## Work order
Transcribe the material from the line with "Lauren Christy" up to and including the line with "Ankle hem in size 48: 37 cm", keeping every line unchanged.

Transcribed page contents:
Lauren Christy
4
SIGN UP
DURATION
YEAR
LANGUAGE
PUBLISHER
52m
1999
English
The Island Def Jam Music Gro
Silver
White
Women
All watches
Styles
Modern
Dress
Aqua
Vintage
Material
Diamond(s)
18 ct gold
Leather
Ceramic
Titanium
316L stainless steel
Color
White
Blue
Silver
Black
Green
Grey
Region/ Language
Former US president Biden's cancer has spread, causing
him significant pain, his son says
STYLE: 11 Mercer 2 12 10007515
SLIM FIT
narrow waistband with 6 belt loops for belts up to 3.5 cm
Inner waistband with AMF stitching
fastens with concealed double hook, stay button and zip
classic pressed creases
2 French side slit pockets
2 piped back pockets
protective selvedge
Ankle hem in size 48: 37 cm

* * *

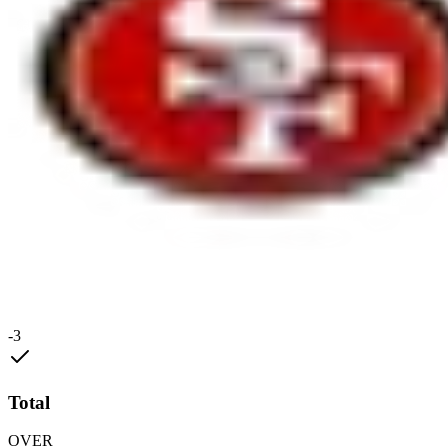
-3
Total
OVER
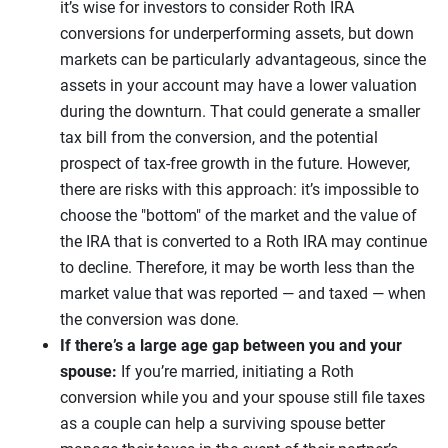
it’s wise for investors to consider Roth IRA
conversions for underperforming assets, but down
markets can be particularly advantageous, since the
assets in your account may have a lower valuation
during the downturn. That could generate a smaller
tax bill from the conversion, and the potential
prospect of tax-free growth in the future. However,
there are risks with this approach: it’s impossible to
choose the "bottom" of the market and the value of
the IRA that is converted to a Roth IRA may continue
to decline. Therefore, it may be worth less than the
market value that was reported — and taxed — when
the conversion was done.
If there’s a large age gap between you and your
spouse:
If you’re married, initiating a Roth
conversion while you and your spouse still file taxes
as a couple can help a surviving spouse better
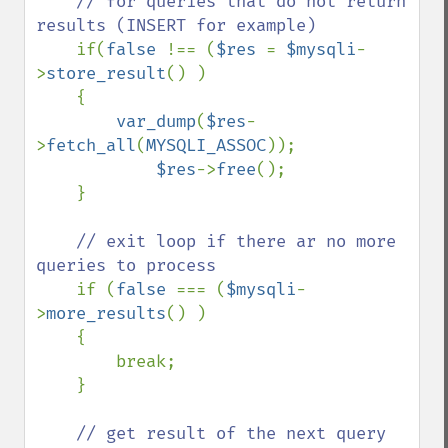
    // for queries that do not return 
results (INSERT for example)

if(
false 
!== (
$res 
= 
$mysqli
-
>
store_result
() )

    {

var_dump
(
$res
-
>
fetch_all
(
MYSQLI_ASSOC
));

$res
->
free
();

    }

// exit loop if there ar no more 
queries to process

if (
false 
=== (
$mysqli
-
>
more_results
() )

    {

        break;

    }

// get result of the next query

==

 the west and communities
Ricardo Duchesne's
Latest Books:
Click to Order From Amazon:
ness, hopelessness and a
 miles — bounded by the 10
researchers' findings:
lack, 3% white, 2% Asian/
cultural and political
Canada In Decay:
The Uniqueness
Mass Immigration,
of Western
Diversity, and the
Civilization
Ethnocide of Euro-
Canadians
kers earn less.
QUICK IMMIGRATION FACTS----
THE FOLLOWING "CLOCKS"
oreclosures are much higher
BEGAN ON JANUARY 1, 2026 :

## Finished task
Lauren Christy
4
SIGN UP
DURATION
YEAR
LANGUAGE
PUBLISHER
52m
1999
English
The Island Def Jam Music Gro
Silver
White
Women
All watches
Styles
Modern
Dress
Aqua
Vintage
Material
Diamond(s)
18 ct gold
Leather
Ceramic
Titanium
316L stainless steel
Color
White
Blue
Silver
Black
Green
Grey
Region/ Language
Former US president Biden's cancer has spread, causing
him significant pain, his son says
STYLE: 11 Mercer 2 12 10007515
SLIM FIT
narrow waistband with 6 belt loops for belts up to 3.5 cm
Inner waistband with AMF stitching
fastens with concealed double hook, stay button and zip
classic pressed creases
2 French side slit pockets
2 piped back pockets
protective selvedge
Ankle hem in size 48: 37 cm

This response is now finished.